IDA* Search-Artificial intelligence:
A* search is a sophisticated and successful search strategy. yet, a problem with A* search is that it might keep every states in its memory, so memory is frequently a much bigger consideration than time in designing agents to undertake A* searches. We solve the same problem with breadth first search by using an IDS, and we do similar with A*.
Like IDS, an IDA* search is a series of depth first searches where the depth is increased after every iteration. yet, the depth is not measured in terms of the path length, like it is in IDS, but rather in terms of the A* collect function f(n) as described above. To do this, we have to define contours as regions of the search space containing states where it is below some restriction for every the states, as shown pictorially here:
We see that we could discard M2 straight away, so saving ourselves 3 nodes in the search space. We could reject M3 after we came across the nine, and in the end M4 turns out to be better than M1 for player one. In conclusion, using alpha-beta pruning, we ignored looking at 5 end nodes out of 16 - around 30%. If the calculation to assess the scores at end-game states (or estimate them with an evaluation function) is computationally costly, then this saving could enable a greatly larger search. In addition, t his kind of pruning may occur anywhere on the tree. The general principles are that:
1. Given a node N which may be decide by player one, then if there is another node, X, along any path, likewise that (a) X may be chosen by player two (b) X is on a higher level than N and (c) X has been shown to guarantee a bad score for player one than N, then every the nodes with the same parent as N may be pruned.
2. Given a node N which may be selected by player two, then if there is a node X along any path such that (a) player one may select X (b) X is on a higher level than N and (c) X has been shown to guarantee a better score for player one than N, then every nodes with the same parent as N can be pruned.
As an quection which of these principles did we use in the M1 - M4 pruning example above? (To make it simple, I've written on the N's and X's).
Because we may prune using the alpha-beta method, it makes logic to perform a depth-first search using the minima principle. Compared to a breadth first search, a depth primary search will get to goal states early, and this information may be used to determine the scores guaranteed for a player at specific board states, which used to perform alpha-beta pruning. If a game-playing agent used a breadth first search instead, then only accurate at the end of the search would it reach the goal states and start to perform minima calculations. Thus, the agent would miss much potential to perform pruning.
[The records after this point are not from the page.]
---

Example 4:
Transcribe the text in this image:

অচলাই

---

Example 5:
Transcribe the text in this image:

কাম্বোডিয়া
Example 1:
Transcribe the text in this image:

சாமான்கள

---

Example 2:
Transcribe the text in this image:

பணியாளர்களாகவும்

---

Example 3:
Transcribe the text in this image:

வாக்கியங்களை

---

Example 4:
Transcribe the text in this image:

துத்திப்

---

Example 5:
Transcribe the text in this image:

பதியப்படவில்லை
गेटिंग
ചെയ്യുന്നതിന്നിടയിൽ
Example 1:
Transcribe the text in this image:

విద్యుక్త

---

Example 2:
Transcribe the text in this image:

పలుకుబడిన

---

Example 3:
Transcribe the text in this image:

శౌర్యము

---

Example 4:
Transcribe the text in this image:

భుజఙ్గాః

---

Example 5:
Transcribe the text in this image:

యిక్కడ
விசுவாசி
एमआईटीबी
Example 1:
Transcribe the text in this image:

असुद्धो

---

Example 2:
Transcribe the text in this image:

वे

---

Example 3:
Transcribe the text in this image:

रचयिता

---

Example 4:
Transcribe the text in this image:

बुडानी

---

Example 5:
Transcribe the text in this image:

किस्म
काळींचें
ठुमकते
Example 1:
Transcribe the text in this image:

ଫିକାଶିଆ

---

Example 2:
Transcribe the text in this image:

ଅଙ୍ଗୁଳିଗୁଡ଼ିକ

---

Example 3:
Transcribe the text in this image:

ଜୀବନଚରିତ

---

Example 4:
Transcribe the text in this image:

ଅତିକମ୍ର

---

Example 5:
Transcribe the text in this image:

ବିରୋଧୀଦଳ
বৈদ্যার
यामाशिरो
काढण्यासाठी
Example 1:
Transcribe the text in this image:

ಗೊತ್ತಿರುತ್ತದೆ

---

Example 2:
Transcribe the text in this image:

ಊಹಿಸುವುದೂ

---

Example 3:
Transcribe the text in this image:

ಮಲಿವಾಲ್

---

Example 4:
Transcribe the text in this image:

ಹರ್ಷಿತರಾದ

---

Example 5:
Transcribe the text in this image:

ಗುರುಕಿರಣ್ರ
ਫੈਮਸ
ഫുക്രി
Utilize a depth first search and alpha-beta pruning is sensitive to the order in which we try operators in our search. In above example, if we had selected to look at move M4 first, then we would have been able to do more pruning, due to the high minimum value (11) from that branch. Regularly it is worth spending some time working out how best to order a set of operators, as this will really increase the amount of pruning that can occur.
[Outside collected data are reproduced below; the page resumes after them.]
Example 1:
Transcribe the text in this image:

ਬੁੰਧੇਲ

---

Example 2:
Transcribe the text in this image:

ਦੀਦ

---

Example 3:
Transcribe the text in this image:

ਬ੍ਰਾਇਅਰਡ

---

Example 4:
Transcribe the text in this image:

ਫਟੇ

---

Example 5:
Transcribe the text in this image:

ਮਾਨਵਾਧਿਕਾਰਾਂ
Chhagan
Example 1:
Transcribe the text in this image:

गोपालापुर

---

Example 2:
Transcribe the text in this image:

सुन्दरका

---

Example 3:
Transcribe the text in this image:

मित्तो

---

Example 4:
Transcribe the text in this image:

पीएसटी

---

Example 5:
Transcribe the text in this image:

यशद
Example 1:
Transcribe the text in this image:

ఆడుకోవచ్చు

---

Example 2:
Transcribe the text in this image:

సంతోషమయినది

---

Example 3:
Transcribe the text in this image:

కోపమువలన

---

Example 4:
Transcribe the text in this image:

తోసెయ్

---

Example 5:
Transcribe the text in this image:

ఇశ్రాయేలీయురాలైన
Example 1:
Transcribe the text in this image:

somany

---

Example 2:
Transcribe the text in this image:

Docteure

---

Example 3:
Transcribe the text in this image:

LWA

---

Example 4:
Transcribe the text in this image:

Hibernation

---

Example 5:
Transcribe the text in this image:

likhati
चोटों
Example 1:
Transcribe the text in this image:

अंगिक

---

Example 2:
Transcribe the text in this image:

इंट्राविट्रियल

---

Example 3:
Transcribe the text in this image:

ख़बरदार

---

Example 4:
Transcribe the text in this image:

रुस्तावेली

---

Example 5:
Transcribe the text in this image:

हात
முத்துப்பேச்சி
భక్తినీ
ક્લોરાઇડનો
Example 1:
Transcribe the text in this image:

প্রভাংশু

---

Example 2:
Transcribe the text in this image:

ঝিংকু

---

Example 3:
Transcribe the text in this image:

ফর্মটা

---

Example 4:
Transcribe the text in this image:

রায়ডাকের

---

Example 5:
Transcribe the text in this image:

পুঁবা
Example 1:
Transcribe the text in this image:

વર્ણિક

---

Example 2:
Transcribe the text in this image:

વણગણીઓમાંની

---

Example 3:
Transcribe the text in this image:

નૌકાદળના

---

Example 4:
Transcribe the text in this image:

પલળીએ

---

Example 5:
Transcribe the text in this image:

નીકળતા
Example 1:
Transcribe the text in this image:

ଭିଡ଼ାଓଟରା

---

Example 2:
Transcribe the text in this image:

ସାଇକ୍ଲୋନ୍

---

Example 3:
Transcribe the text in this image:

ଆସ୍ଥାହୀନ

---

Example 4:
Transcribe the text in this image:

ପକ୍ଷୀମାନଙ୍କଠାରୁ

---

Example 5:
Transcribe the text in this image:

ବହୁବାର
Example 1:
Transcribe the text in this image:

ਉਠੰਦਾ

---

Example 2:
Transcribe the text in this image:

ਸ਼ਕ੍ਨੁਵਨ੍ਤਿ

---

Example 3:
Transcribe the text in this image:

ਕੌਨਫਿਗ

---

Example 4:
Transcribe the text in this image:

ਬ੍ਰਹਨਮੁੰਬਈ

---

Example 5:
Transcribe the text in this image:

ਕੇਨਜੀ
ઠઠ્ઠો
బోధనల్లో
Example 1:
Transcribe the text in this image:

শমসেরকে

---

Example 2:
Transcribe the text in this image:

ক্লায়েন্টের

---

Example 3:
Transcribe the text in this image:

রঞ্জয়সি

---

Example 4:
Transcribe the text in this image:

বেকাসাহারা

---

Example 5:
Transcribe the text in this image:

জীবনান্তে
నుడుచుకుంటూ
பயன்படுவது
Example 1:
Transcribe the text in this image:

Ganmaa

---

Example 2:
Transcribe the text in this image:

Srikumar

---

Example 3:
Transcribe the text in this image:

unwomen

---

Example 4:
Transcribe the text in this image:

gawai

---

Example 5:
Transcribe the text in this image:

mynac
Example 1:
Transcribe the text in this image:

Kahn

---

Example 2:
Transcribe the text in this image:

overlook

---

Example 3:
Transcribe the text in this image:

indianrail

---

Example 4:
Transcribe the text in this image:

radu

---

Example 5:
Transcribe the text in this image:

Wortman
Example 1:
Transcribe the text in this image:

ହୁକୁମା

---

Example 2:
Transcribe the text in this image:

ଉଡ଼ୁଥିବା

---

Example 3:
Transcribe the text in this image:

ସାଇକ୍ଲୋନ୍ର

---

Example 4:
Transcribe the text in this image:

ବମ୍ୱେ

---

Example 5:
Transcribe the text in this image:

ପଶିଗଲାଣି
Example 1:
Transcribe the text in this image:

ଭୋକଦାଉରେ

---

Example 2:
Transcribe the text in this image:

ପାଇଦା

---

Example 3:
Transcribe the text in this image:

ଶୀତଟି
It's clear that a depth-first minimax search with alpha-beta pruning search dominates minimax search alone. Actually, if the effective branching rate of a typical minimax search was b, then using
Alpha-beta pruning will decrease this rate tob. In chess, this means that the valuable branching rate reduces from thirty to around six, meaning that alpha-beta search may look further moves ahead than a normal minimax search with cutoff.
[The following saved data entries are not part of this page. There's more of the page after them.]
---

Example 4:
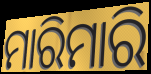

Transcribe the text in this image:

ମାରିମାରି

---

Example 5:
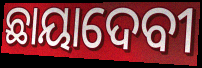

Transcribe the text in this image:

ଛାୟାଦେବୀ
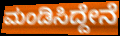
ಮಂಡಿಸಿದ್ದೇನೆ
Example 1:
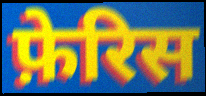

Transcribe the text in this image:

फ़ेरिस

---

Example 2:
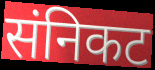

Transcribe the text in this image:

संनिकट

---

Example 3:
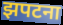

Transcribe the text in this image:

झपटना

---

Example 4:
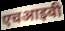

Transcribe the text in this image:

एचआइवी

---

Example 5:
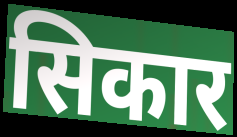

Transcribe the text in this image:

सिकार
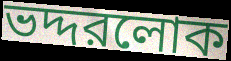
ভদ্দরলোক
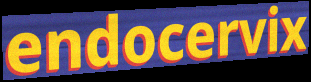
endocervix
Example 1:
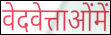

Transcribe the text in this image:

वेदवेत्ताओंमें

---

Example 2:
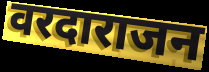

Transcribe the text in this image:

वरदाराजन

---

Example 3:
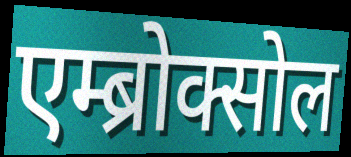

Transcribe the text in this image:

एम्ब्रोक्सोल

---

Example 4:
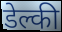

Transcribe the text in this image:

डेल्की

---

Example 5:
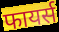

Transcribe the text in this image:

फायर्स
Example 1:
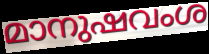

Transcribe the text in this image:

മാനുഷവംശ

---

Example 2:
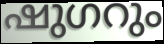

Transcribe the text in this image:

ഷുഗറും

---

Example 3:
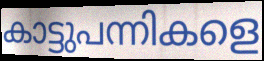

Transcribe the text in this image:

കാട്ടുപന്നികളെ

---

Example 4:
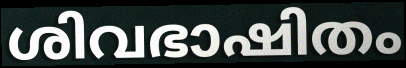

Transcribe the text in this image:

ശിവഭാഷിതം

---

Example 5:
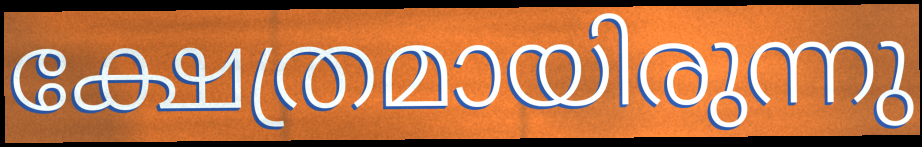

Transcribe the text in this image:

ക്ഷേത്രമായിരുന്നു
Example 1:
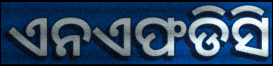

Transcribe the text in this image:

ଏନଏଫଡିସି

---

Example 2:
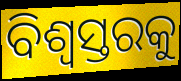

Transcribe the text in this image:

ବିଶ୍ୱସ୍ତରକୁ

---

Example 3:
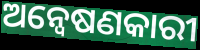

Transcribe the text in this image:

ଅନ୍ୱେଷଣକାରୀ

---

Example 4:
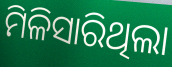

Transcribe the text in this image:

ମିଳିସାରିଥିଲା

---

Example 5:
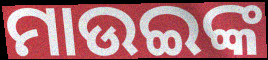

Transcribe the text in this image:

ମାଉଇଙ୍କ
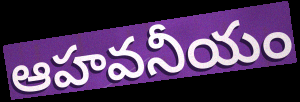
ఆహవనీయం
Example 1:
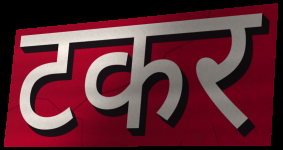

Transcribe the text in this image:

टकर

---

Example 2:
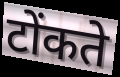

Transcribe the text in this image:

टोंकते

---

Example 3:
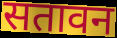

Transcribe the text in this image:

सतावन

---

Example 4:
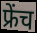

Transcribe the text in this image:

फ्रेंच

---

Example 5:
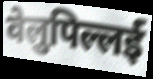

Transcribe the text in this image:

वेलुपिल्लई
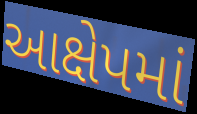
આક્ષેપમાં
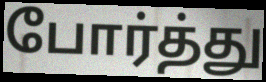
போர்த்து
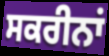
ਸਕਰੀਨਾਂ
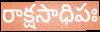
రాక్షసాధిపః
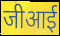
जीआई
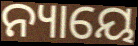
ନ୍ୟାୟେ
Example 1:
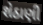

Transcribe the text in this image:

શેઠાણી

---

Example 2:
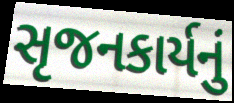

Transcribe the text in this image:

સૃજનકાર્યનું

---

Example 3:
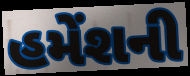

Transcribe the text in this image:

હમેંશની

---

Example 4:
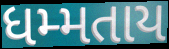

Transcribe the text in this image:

ધમ્મતાય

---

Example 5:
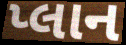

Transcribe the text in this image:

પ્લાન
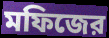
মফিজের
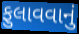
ફુલાવવાનું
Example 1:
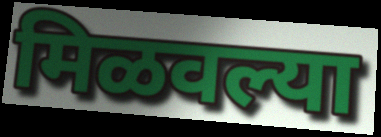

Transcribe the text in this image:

मिळवल्या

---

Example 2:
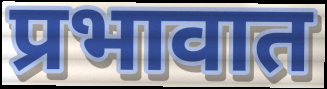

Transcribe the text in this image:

प्रभावात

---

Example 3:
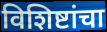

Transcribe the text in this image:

विशिष्टांचा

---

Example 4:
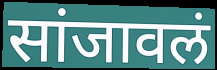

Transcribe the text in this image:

सांजावलं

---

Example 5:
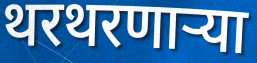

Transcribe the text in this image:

थरथरणाऱ्या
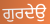
ਗੁਰਦੇਉ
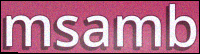
msamb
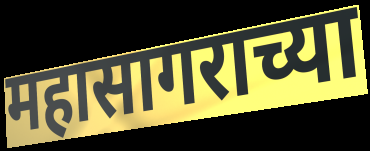
महासागराच्या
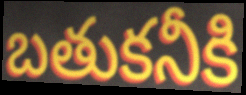
బతుకనీకి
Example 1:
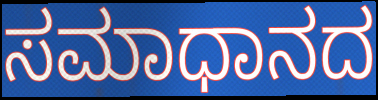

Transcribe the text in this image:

ಸಮಾಧಾನದ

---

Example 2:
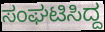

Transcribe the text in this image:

ಸಂಘಟಿಸಿದ್ದ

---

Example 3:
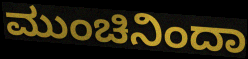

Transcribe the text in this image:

ಮುಂಚಿನಿಂದಾ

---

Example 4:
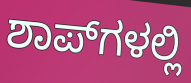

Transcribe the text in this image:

ಶಾಪ್‌ಗಳಲ್ಲಿ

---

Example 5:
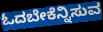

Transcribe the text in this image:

ಓದಬೇಕೆನ್ನಿಸುವ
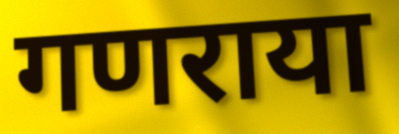
गणराया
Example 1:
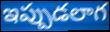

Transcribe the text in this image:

ఇప్పుడలాగ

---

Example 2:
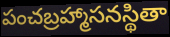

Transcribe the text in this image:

పంచబ్రహ్మాసనస్థితా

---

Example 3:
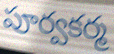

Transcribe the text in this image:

పూర్వకర్మ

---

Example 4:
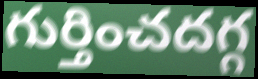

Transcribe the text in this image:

గుర్తించదగ్గ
Each node in a contour scores less than a specific value and IDA* search agents are told how much to increase the contour limit by on each iteration. This defines the depth for successive searches. When using contours, it is valuable for the function f(n) to be monotonic,for example , f is monotonic if whenever an operator takes a state s1 to a state s2, then f(s2) >= f(s1). In other words, if the value of f always increases along a path, then f is monotonic. As an exercise, why do we want monotonicity to ensure optimality in IDA* search?